There won’t be a solemn reading of names of those who died on that horrible day a year ago. No heads of state will be in attendance. A pack of battle-ready F/A-18s won’t buzz by in honor formation overhead.
But Milt Eisner, 82, will be there. So will Ben Perry, 84, Eisner’s close friend and fellow native New Yorker. So will dozens of other Big Apple transplants and their friends, now living among the quiet, tree-lined streets of the Camarillo retirement community.
At 11 a.m., members of the New York Club will push shovels into a patch of grass behind the village’s tennis courts and plant an oak tree to honor those killed a year ago and to pay tribute to the city they will always call home.
“We hope our children and grandchildren always remember what has happened,” said Perry, who came up with the idea to plant the tree. “In the future, people will look at this tree and say, ‘Yes, I remember 9/11.’ ”
For anyone from New York--regardless of where they were living 12 months ago--the terrorist attacks will be impossible to forget, say members of the club.
“I will always be a New Yorker,” said Lynn Lazarus, 77, who grew up in Manhattan. “But I’m glad I don’t have grandchildren. This is not a world I would want them to grow up in.”
Such serious talk was not intended by Eisner and a couple dozen other Leisure Village residents when they started the club two years ago.
It was understood, said Lazarus and other club members, that talk of politics, religion and other weighty issues would be left at home.
Instead, the club was supposed to be a way for transplanted New Yorkers who retired and moved to the West to make new friends, play cards and share the memories of life growing up in the five boroughs.
“These were our formative years” when we lived in the Big Apple, Eisner said. “Our way of life is from New York, and it leaves a hell of an impression.”
Some club members soon discovered they went to the same grade school, and in more than one case, had the same teacher. At their monthly meetings, they would share stories of subway rides, stickball games and who sold the best chocolate egg cream.
Even a romance was kindled.
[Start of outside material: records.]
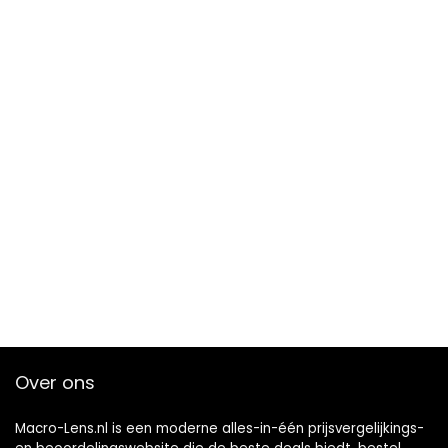
Over ons
Macro-Lens.nl is een moderne alles-in-één prijsvergelijkings-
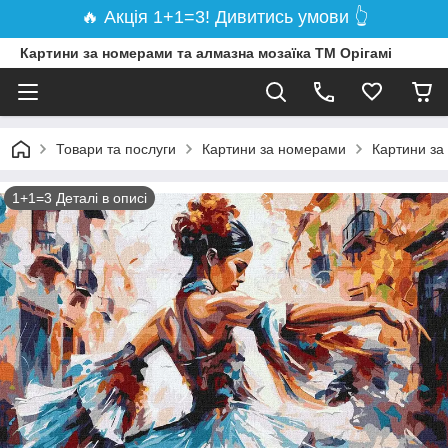
🔥 Акція 1+1=3! Дивитись умови 👆
Картини за номерами та алмазна мозаїка ТМ Орігамі
Товари та послуги
Картини за номерами
Картини за
1+1=3 Деталі в описі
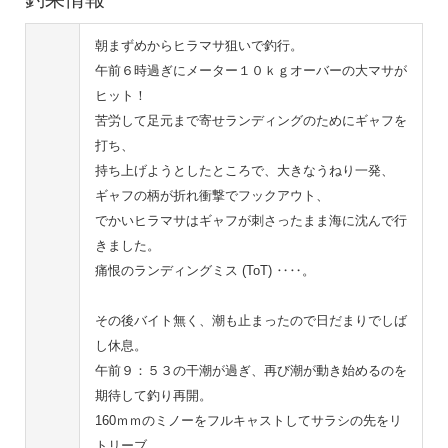
朝まずめからヒラマサ狙いで釣行。
午前６時過ぎにメーター１０ｋｇオーバーの大マサが
ヒット！
苦労して足元まで寄せランディングのためにギャフを
打ち、
持ち上げようとしたところで、大きなうねり一発、
ギャフの柄が折れ衝撃でフックアウト、
でかいヒラマサはギャフが刺さったまま海に沈んで行
きました。
痛恨のランディングミス (ToT) ‥‥。
その後バイト無く、潮も止まったので日だまりでしば
し休息。
午前９：５３の干潮が過ぎ、再び潮が動き始めるのを
期待して釣り再開。
160ｍｍのミノーをフルキャストしてサラシの先をリ
トリーブ。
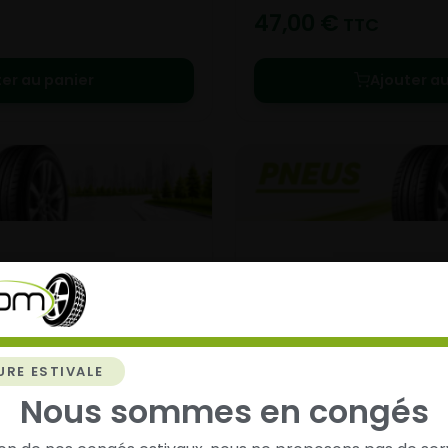
47,00
€
TTC
ter au panier
Ajouter au
URE ESTIVALE
Nous sommes en congés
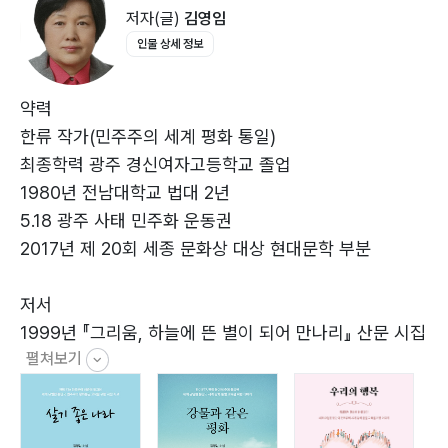
저자(글)
김영임
인물 상세 정보
후기
약력
한류 작가(민주주의 세계 평화 통일)
최종학력 광주 경신여자고등학교 졸업
1980년 전남대학교 법대 2년
5.18 광주 사태 민주화 운동권
2017년 제 20회 세종 문화상 대상 현대문학 부분
저서
1999년 『그리움, 하늘에 뜬 별이 되어 만나리』 산문 시집
펼쳐보기
발표
2001년 『그대여, 자유롭게 편지를 쓰겠어요』 산문 시집
발표
2003년 『감격의 그날이 오면』 수필 발표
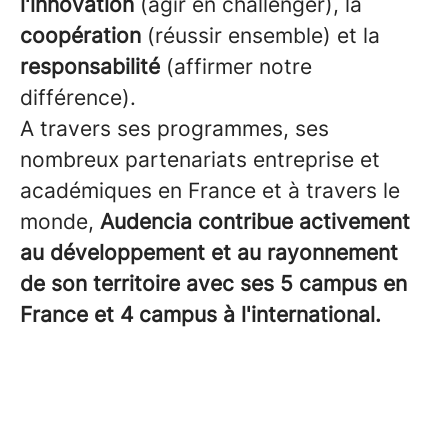
l'innovation
(agir en challenger), la
coopération
(réussir ensemble) et la
responsabilité
(affirmer notre
différence).
A travers ses programmes, ses
nombreux partenariats entreprise et
académiques en France et à travers le
monde,
Audencia contribue activement
au développement et au rayonnement
de son territoire avec ses 5 campus en
France et 4 campus à l'international.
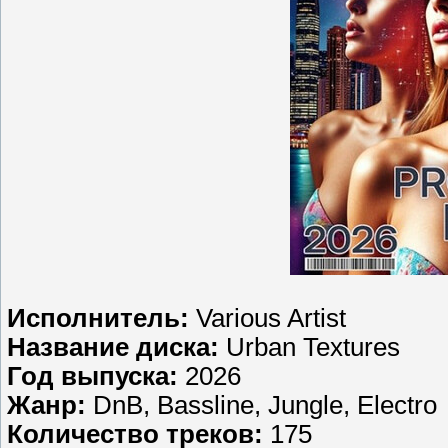
Исполнитель:
Various Artist
Название диска:
Urban Textures
Год выпуска:
2026
Жанр:
DnB, Bassline, Jungle, Electro
Количество треков:
175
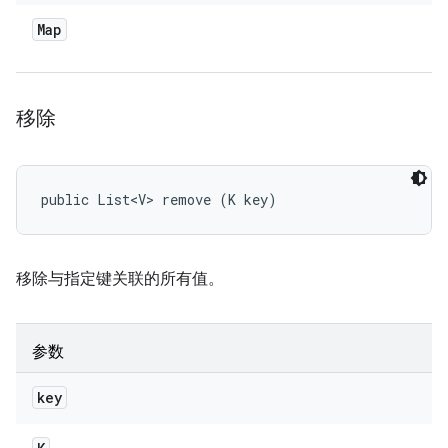
Map
移除
public List<V> remove (K key)
移除与指定键关联的所有值。
参数
key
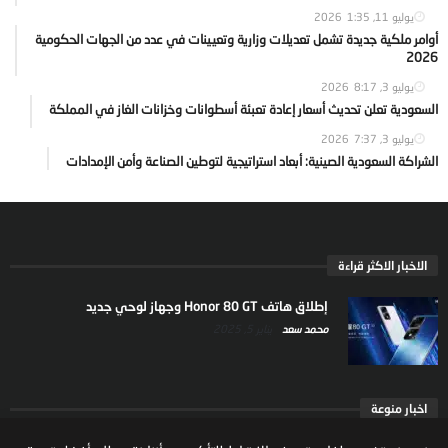
يوليو 11, 2026
1:35
أوامر ملكية جديدة تشمل تعديلات وزارية وتعيينات في عدد من الجهات الحكومية
2026
يوليو 3, 2026
8:17
السعودية تعلن تحديث أسعار إعادة تعبئة أسطوانات وخزانات الغاز في المملكة
يوليو 3, 2026
7:37
الشراكة السعودية الصينية: أبعاد استراتيجية لتوطين الصناعة وأمن الإمدادات
الاخبار الاكثر قراءة
إطلاق هاتف Honor 80 GT وجهاز لوحي جديد
محمد سعد
يناير 5, 2025
اخبار منوعة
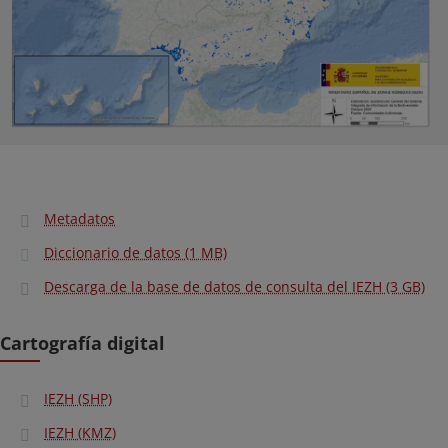
Metadatos
Diccionario de datos (1 MB)
Descarga de la base de datos de consulta del IEZH (3 GB)
Cartografía digital
IEZH (SHP)
IEZH (KMZ)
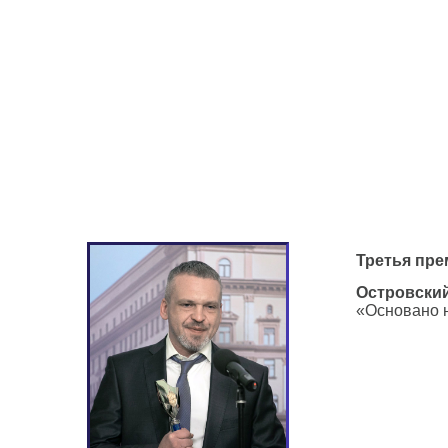
Третья пре
Островски
«Основано н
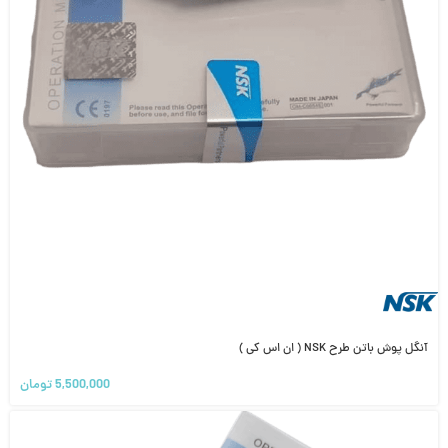
آنگل پوش باتن طرح NSK ( ان اس کی )
5,500,000
تومان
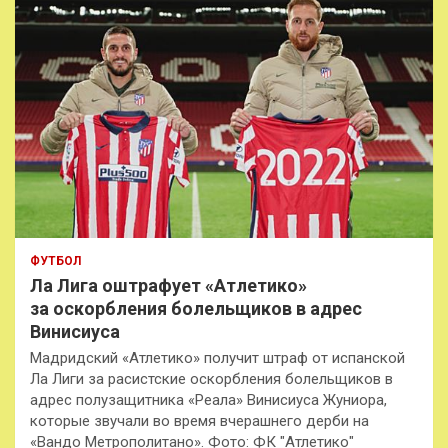
ФУТБОЛ
Ла Лига оштрафует «Атлетико»
за оскорбления болельщиков в адрес
Винисиуса
Мадридский «Атлетико» получит штраф от испанской
Ла Лиги за расистские оскорбления болельщиков в
адрес полузащитника «Реала» Винисиуса Жуниора,
которые звучали во время вчерашнего дерби на
«Вандо Метрополитано». Фото: ФК "Атлетико"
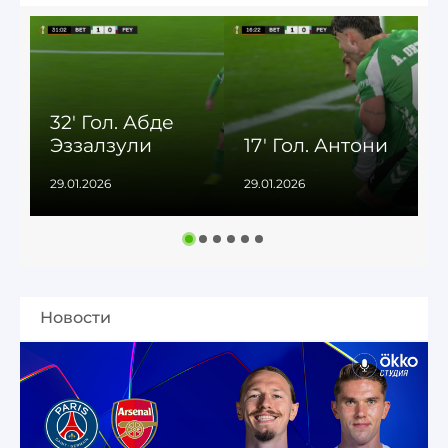
32' Гол. Абде
7
Эззалзули
17' Гол. Антони
29.01.2026
29.01.2026
3
Новости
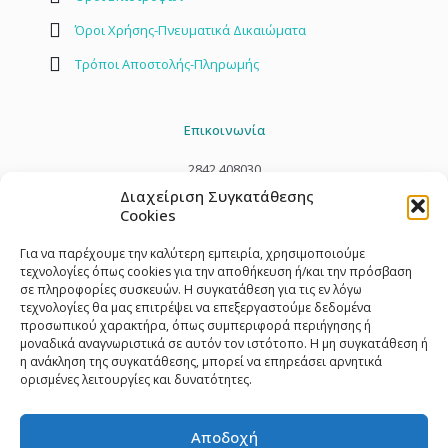
Όροι Χρήσης-Πνευματικά Δικαιώματα
Τρόποι Αποστολής-Πληρωμής
Επικοινωνία
2842 408030
Διαχείριση Συγκατάθεσης
info@toylandstore.gr
Cookies
Για να παρέχουμε την καλύτερη εμπειρία, χρησιμοποιούμε
τεχνολογίες όπως cookies για την αποθήκευση ή/και την πρόσβαση
σε πληροφορίες συσκευών. Η συγκατάθεση για τις εν λόγω
τεχνολογίες θα μας επιτρέψει να επεξεργαστούμε δεδομένα
προσωπικού χαρακτήρα, όπως συμπεριφορά περιήγησης ή
μοναδικά αναγνωριστικά σε αυτόν τον ιστότοπο. Η μη συγκατάθεση ή
η ανάκληση της συγκατάθεσης, μπορεί να επηρεάσει αρνητικά
ορισμένες λειτουργίες και δυνατότητες.
Αποδοχή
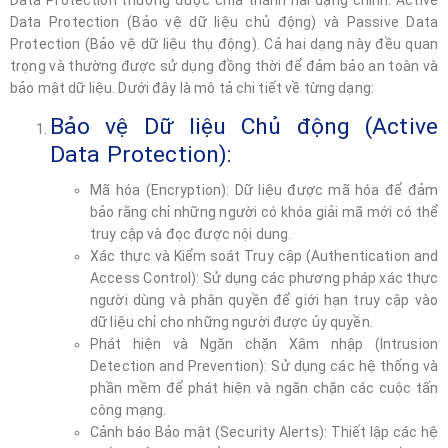
Data Protection (Bảo vệ dữ liệu chủ động) và Passive Data
Protection (Bảo vệ dữ liệu thụ động). Cả hai dạng này đều quan
trọng và thường được sử dụng đồng thời để đảm bảo an toàn và
bảo mật dữ liệu. Dưới đây là mô tả chi tiết về từng dạng:
Bảo vệ Dữ liệu Chủ động (Active
Data Protection):
Mã hóa (Encryption): Dữ liệu được mã hóa để đảm
bảo rằng chỉ những người có khóa giải mã mới có thể
truy cập và đọc được nội dung.
Xác thực và Kiểm soát Truy cập (Authentication and
Access Control): Sử dụng các phương pháp xác thực
người dùng và phân quyền để giới hạn truy cập vào
dữ liệu chỉ cho những người được ủy quyền.
Phát hiện và Ngăn chặn Xâm nhập (Intrusion
Detection and Prevention): Sử dụng các hệ thống và
phần mềm để phát hiện và ngăn chặn các cuộc tấn
công mạng.
Cảnh báo Bảo mật (Security Alerts): Thiết lập các hệ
After Eisner’s wife and Lazarus’ husband died, the two fell in love and now live together in the village.
Then the terrorists attacked.
Residents of the retirement village “who didn’t know New York from a hole in the wall” joined the club, said Fran Greenwald-Frank, a native of Brooklyn who moved with her family to California in 1979. Others started asking about membership, wondering whether they could join even if they had never set foot in New York.
One club member’s son, a firefighter with the Los Angeles Fire Department, gave a slide presentation after he returned from working at ground zero in Lower Manhattan.
Club members walked door to door at the village with a fire boot collecting cash donations for the victims’ families. They even made a patriotic-themed red, white and blue T-shirt with “The New York Club” written over a picture of the Statue of Liberty.
Membership swelled from less than 100 to more than 250 as sympathy grew for those from New York. Officials at the village said it has gone from being one of the smaller clubs at the huge complex to one of the biggest.
“As a group, we felt we needed to do something,” said Posner, who moved from New York to Camarillo in 2000. “It was not only for New York. If something happened here, we would want to help.”